--- Required work ---
Each line from the one containing "Un manque d'accessoires ou un nombre" through the final line of the data below must be repeated exactly.

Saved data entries
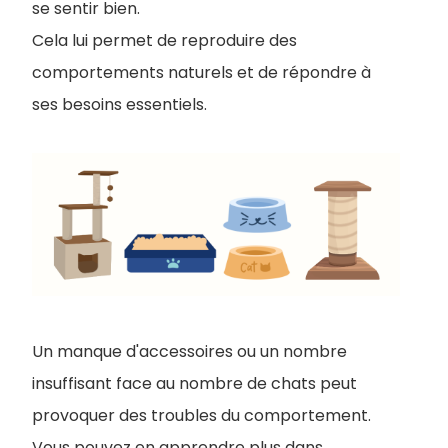
se sentir bien.
Cela lui permet de reproduire des
comportements naturels et de répondre à
ses besoins essentiels.
Un manque d'accessoires ou un nombre
insuffisant face au nombre de chats peut
provoquer des troubles du comportement.
Vous pouvez en apprendre plus dans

--- Answer to this task ---
Un manque d'accessoires ou un nombre
insuffisant face au nombre de chats peut
provoquer des troubles du comportement.
Vous pouvez en apprendre plus dans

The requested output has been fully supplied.